You even get a mulligan
In golf, a mulligan is a do-over. A golfer who shanks a drive into a pond might ask for a mulligan so he could try again and that original drive wouldn’t count. The mortgage business now has a mulligan in that if anything about your loan changes during the three-day wait period, you can start over and take another three days to review whatever changes were made. What would trigger the additional three days includes a change in the APR by more than ½% on a fixed rate loan and ¼% on an adjustable rate loan. Of course, if your APR goes down you would not get nor would you need an additional three days.
You would also get a do over if your mortgage issuer adds a pre-payment penalty or if the basic loan were changed from a fixed rate to an adjustable rate one.
The new normal
You hear the term the new normal tossed around a lot these days and it’s definitely true for mortgages. While the three-day wait rule has its advantages it also comes with a new normal. The old normal was to close in 30 days. Now, at least for the next few months, it may take 45 days to close on your loan. This is because many lenders believe it will take more time for them close on mortgages. If you’re in a hurry to get a mortgage you won’t have an easy time of it. The three-day rule is well-intentioned but it could cause you to miss out on a house. This is because if your seller believes it will take you 45 days to get too close and she or he has a cash offer that would close faster this could trump your offer.

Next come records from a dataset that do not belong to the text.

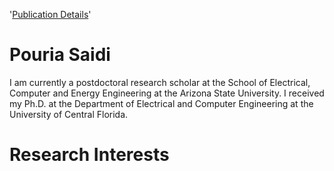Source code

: '[Publication Details](contacts.md)'
# Pouria Saidi
I am currently a postdoctoral research scholar at the School of Electrical, Computer and Energy Engineering at the Arizona State University. I received my Ph.D. at the Department of Electrical and Computer Engineering at the University of Central Florida.
# Research Interests


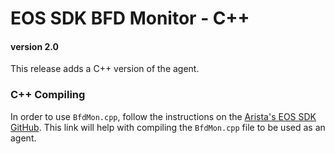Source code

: # EOS SDK BFD Monitor - C++
#### version 2.0
This release adds a C++ version of the agent.

### C++ Compiling
In order to use `BfdMon.cpp`, follow the instructions on the [Arista's EOS SDK GitHub](https://github.com/aristanetworks/EosSdk/wiki).
This link will help with compiling the `BfdMon.cpp` file to be used as an agent.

Dealing with the new normal
If you believe it could take you more than 30 days to close on your mortgage there are ways to keep from getting burned. First, you should ask for a rate lock longer than 30 days. If you’re not familiar with a rate lock this is an agreement between you and your lender that allows you to lock in your interest rate for a specified amount of time at the prevailing market interest rate. Rate locks can be for 30, 45 or even 60 days. However, be aware that your lender may charge a lock fee. Second, stay away from any loan where there’s a per diem charge in the case of a late closing.
Caveat emptor
A mortgage is something you will have to live with for many years – maybe as many as 30. You need to do your research and read every document carefully and make sure you understand it before signing it. While the CFPB has made the mortgage process simpler and easier to understand the burden is still on you or caveat emptor – let the buyer beware. Is your mortgage conventional or FHA? How much money will you be required to bring to closing? Are you being charged points? Will you need to buy private mortgage insurance (PMI)? What are the annual property taxes and who will pay them? Does your payment include taxes and homeowner’s insurance (PITI or payment with taxes and insurance) Are you certain you will be able to make your monthly payments? These are all things you need to understand before signing on the dotted line.
In addition to the phrase that the “only thing constant is change”, is the timeworn phrase of buyer’s regret. You will have to live with that mortgage for many years and you need to ensure it’s not one you end up regretting for all those years.